High Resource Usage Application Setup Guide
This guide walks through deploying a Python-based application in Kubernetes designed to consume high memory and CPU resources. This setup is useful for testing Kubernetes resource management, scaling, and monitoring under stress.
Table of Contents
- Requirements
- Step 1: Docker Setup
- Step 2: High Resource Usage Python Script
- Step 3: Dockerfile
- Step 4: Build and Push Docker Image
- Step 5: Kubernetes Deployment
- Step 6: Kubernetes Service
- Verification
Requirements
- Docker installed locally
- Kubernetes cluster setup (e.g., minikube, EKS, etc.)

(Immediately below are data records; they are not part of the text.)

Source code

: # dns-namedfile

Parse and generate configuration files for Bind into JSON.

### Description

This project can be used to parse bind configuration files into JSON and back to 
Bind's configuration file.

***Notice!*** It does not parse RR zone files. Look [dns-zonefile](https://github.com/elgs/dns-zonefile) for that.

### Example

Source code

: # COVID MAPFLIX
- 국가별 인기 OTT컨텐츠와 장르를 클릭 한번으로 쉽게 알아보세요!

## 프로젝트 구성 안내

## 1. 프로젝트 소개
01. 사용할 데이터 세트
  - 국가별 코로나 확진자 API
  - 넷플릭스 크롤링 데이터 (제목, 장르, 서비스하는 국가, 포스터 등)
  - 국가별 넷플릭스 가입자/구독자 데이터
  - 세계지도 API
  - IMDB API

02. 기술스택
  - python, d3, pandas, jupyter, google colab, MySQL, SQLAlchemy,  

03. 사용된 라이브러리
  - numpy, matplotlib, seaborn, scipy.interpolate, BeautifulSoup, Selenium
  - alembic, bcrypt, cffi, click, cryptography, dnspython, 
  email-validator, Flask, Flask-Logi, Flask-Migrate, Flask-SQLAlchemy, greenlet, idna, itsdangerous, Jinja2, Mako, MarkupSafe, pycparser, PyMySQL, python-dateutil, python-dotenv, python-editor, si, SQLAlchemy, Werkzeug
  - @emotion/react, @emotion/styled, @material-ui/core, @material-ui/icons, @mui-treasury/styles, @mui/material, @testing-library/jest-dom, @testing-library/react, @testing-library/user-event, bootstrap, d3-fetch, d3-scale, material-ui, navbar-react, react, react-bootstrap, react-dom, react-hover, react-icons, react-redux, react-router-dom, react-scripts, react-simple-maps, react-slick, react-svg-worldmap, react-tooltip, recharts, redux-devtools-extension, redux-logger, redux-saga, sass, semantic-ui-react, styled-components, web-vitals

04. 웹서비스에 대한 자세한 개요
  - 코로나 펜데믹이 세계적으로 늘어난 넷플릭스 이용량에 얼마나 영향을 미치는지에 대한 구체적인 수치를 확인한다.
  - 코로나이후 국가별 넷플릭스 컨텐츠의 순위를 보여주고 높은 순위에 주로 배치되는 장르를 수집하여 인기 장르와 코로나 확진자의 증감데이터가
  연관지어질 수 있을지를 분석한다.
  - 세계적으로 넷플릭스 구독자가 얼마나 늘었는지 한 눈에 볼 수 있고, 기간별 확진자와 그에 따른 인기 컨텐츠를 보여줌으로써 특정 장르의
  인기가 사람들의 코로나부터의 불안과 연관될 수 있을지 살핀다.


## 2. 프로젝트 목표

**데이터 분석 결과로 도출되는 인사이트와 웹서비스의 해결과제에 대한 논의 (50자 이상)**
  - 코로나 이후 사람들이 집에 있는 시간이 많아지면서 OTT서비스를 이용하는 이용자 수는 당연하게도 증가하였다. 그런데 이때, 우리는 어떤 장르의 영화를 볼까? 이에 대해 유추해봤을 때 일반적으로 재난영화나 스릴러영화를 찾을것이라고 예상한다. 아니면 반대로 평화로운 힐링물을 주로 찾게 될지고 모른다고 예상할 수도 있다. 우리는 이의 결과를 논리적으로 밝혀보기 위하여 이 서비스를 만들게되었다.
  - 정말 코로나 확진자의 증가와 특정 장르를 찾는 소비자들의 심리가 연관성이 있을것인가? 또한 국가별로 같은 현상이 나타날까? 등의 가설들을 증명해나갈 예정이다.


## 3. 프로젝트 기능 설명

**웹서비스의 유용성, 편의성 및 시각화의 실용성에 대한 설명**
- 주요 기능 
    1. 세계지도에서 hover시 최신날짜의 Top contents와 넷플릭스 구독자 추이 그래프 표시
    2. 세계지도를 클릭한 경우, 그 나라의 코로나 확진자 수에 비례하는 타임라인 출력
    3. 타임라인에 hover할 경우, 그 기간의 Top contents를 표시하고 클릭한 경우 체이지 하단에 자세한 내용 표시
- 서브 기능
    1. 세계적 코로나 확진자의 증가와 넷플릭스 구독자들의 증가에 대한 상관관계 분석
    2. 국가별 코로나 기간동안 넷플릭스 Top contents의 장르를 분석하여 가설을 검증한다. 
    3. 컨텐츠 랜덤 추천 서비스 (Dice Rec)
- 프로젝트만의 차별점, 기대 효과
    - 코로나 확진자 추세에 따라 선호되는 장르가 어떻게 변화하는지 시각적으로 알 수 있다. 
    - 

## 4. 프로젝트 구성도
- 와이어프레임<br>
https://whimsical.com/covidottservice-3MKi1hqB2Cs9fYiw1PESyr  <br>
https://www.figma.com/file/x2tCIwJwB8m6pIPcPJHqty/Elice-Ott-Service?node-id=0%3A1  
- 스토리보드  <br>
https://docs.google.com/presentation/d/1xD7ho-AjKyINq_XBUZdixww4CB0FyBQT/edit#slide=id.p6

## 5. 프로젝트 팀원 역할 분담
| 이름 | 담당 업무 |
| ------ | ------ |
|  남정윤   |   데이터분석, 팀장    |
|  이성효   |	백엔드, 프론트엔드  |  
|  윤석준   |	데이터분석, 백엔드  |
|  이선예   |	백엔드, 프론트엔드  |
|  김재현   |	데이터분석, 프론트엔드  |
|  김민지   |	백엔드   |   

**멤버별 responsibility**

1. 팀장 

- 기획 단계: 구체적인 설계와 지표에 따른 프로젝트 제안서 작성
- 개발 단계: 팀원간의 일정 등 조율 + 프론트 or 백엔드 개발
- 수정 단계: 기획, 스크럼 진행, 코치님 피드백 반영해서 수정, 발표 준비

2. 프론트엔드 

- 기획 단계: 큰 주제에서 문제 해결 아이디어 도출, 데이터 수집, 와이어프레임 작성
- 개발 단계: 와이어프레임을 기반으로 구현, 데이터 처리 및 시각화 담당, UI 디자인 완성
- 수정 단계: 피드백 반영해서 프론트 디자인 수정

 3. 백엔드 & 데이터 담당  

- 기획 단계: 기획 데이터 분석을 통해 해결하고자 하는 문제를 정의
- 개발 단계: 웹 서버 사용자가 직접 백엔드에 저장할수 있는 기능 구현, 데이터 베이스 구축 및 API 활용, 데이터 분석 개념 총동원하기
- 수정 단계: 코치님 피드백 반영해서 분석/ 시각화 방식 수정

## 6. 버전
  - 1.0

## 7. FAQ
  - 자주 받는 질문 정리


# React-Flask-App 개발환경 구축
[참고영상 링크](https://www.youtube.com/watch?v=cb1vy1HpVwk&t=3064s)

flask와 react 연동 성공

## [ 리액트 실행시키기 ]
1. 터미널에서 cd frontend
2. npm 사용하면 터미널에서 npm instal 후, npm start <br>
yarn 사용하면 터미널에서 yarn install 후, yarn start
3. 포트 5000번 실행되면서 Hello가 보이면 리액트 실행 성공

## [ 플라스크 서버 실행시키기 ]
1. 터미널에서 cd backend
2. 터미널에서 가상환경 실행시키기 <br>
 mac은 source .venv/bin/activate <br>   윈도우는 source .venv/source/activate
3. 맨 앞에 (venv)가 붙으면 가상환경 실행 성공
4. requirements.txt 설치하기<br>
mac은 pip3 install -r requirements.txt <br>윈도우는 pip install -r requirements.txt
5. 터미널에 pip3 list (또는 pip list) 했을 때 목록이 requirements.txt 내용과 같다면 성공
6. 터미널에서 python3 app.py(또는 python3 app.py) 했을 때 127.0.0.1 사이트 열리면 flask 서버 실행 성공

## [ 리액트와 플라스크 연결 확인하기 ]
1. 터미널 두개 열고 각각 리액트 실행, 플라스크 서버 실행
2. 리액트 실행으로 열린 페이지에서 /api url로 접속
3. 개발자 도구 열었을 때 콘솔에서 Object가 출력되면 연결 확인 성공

- kubectl command-line tool configured to communicate with the Kubernetes cluster
Step 1: Docker Setup
Ensure Docker is installed and running on your machine. Verify by running:
docker --versionStep 2: High Resource Usage Python Script
Create a Python file named high_resource_usage.py. This script will consume high CPU and memory by creating large data structures and performing intensive operations.
import time
import random
def consume_memory():
data = []
while True:
# Simulate memory usage by appending large lists
data.append([random.random() for _ in range(1000000)])
# Pause briefly to keep the CPU usage high
time.sleep(0.1)
# Release some memory to avoid crashes (optional)
if len(data) > 50:
data.pop(0)
def consume_cpu():
while True:
# Simulate high CPU usage by performing computations
_ = [x ** 2 for x in range(1000000)]
if __name__ == "__main__":
consume_memory()
consume_cpu()Step 3: Dockerfile
Create a Dockerfile to containerize the high resource usage application.
# Use a lightweight Python base image
FROM python:3.9-slim
# Set the working directory
WORKDIR /app
# Copy the Python script into the container
COPY high_resource_usage.py .
# Set the command to run the Python script
CMD ["python", "high_resource_usage.py"]Step 4: Build and Push Docker Image
Build and push the Docker image to a registry such as Docker Hub or GitHub Container Registry.
# Build the Docker image
docker build -t USERNAME/high-resource-usage-app:latest .
# Push the image to the registry
docker push USERNAME/high-resource-usage-app:latestReplace USERNAME with your Docker Hub or registry username.
Step 5: Kubernetes Deployment
Create a Kubernetes deployment file, high-resource-deployment.yaml, to deploy the application to the Kubernetes cluster.
apiVersion: apps/v1
kind: Deployment
metadata:
name: high-resource-deployment
labels:
app: high-resource
spec:
replicas: 2 # Number of replicas for load testing
selector:
matchLabels:
app: high-resource
template:
metadata:
labels:
app: high-resource
spec:
containers:
- name: high-resource
image: USERNAME/high-resource-usage-app:latest
imagePullPolicy: Always
resources:
limits:
memory: "512Mi"
cpu: "500m"
requests:
memory: "256Mi"
cpu: "250m"Apply the deployment file:
kubectl apply -f high-resource-deployment.yamlStep 6: Kubernetes Service
Create a service file, high-resource-service.yaml, if you want to expose the application (e.g., for monitoring or access purposes).
apiVersion: v1
kind: Service
metadata:
name: high-resource-service
spec:
selector:
app: high-resource
ports:
- protocol: TCP
port: 80
targetPort: 8080 # Adjust if needed to match the container's exposed port
type: ClusterIP # Use LoadBalancer if external access is requiredApply the service file:
kubectl apply -f high-resource-service.yamlVerification
-
Check Pod Status: Confirm the pods are running and consuming high resources as expected.
kubectl get pods -
Monitor Resource Usage: Use the following command to see the real-time resource usage of the pods.
kubectl top pods -
Inspect Logs: View any output from the containers if needed.
kubectl logs <pod-name>
Replace <pod-name> with the actual pod name retrieved from the kubectl get pods command.
This guide completes the setup for deploying a high-resource usage application in Kubernetes, ideal for testing cluster performance and monitoring setups.